Pero la tolerancia y la generosidad de su madre se han convertido en el mayor ejemplo en su vida. Muchos años después de que sus padres se divorciaran, su madre todavía llevó a sus hijos al hospital para visitar a su abuelo que estaba gravemente enfermo.
Después de muchos años, Truong Ve Kien eligió "no olvidar pero perdonar". Cree que hay heridas que no se pueden borrar, pero la gente puede elegir dejar ir el resentimiento y elegir perdonar.
Poco a poco dejó caer su insatisfacción con su padre, reemplazada por gratitud. Fue la partida de su padre lo que lo obligó a asumir pronto la responsabilidad de mantener a la familia y apreciar aún más el tiempo que pasó con sus seres queridos, especialmente con su madre.

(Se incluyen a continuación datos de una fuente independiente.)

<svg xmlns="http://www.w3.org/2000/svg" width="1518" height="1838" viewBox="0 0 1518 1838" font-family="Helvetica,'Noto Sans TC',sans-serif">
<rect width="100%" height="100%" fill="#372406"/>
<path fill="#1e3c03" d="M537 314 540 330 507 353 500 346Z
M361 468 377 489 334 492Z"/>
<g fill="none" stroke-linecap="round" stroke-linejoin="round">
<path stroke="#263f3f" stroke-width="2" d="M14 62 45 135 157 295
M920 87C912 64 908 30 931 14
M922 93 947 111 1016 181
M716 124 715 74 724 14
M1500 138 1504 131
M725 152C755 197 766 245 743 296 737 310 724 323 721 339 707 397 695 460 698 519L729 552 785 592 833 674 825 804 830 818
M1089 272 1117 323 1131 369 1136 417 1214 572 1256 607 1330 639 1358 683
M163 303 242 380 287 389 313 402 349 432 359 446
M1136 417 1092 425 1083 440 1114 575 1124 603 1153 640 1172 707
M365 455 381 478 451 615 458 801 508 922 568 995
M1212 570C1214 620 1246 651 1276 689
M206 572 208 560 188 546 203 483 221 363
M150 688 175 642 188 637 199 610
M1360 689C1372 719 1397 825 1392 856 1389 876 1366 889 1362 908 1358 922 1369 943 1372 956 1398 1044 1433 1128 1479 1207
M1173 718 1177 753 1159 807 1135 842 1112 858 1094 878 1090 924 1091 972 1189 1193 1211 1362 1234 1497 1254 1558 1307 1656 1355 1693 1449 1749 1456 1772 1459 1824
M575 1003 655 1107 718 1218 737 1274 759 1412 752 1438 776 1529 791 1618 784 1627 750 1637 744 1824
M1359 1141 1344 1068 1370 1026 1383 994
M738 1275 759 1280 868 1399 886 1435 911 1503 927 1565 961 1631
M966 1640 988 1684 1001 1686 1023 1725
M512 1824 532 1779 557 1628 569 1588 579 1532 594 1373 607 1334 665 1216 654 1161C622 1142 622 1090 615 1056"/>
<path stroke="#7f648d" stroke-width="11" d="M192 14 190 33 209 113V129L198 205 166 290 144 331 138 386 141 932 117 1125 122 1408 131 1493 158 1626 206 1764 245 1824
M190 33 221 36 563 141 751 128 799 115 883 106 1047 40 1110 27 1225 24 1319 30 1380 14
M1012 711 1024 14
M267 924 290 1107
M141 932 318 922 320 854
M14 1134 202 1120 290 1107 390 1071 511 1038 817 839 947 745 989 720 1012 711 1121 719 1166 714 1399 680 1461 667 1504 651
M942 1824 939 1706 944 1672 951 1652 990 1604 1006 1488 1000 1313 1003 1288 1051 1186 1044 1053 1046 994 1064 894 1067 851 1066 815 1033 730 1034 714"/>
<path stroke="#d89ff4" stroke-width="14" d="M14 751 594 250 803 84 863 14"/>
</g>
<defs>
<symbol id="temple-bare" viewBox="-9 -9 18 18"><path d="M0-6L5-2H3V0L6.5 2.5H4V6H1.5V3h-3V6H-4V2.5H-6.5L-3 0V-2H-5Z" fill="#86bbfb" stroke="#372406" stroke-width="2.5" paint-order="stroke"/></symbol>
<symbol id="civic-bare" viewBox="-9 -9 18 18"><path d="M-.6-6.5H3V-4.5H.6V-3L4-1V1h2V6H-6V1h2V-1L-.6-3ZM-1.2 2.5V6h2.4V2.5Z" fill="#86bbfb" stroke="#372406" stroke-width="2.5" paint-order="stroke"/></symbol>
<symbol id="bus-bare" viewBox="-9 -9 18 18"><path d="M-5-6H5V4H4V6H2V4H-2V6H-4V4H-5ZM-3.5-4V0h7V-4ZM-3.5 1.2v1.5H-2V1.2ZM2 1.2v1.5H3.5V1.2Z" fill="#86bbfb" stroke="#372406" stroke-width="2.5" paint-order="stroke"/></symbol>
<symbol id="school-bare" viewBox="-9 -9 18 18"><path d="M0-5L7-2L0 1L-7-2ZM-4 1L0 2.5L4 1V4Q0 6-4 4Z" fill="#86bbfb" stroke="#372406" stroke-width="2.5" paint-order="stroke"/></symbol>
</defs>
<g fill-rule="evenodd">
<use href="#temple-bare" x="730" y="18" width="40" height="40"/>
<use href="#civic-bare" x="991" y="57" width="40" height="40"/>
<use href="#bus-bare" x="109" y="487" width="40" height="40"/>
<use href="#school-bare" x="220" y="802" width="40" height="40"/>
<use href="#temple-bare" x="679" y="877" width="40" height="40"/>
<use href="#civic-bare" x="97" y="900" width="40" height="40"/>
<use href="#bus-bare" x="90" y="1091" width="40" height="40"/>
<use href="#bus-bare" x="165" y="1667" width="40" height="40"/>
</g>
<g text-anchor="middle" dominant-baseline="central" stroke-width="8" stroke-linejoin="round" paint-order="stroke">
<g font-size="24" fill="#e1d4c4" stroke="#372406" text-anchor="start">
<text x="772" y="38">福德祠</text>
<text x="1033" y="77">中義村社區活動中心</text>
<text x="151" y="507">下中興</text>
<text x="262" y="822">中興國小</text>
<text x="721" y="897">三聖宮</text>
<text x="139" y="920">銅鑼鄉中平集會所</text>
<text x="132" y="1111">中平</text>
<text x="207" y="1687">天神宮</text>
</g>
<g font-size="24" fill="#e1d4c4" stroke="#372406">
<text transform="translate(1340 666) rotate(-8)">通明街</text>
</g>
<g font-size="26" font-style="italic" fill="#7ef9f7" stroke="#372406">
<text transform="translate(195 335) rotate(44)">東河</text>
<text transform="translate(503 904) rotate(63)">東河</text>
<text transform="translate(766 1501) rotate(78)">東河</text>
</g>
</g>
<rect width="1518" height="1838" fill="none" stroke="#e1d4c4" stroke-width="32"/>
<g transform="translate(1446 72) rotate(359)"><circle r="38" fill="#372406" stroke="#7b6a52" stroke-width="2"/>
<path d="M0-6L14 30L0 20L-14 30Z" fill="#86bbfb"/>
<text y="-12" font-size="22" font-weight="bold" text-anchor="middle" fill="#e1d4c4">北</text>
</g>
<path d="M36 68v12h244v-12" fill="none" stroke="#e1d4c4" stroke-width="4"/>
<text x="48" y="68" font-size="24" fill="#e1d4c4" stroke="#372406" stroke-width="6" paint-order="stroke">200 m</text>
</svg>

En los últimos años, Trương Vệ Kiện ha reducido su trabajo de actuación para pasar más tiempo con su anciana madre. También dijo francamente que no tiene hijos biológicos, por lo que dedica todo su amor a su madre y a su familia.
Ahora, a los 61 años, tiene una visión muy abierta de la vida: "Una vida sencilla ya es suficientemente feliz. Muchas personas están atadas por conceptos inherentes, usando la profesión y el dinero para medir el éxito y el fracaso. Pero en realidad lo más importante de la vida humana es vivir cómodamente y en paz".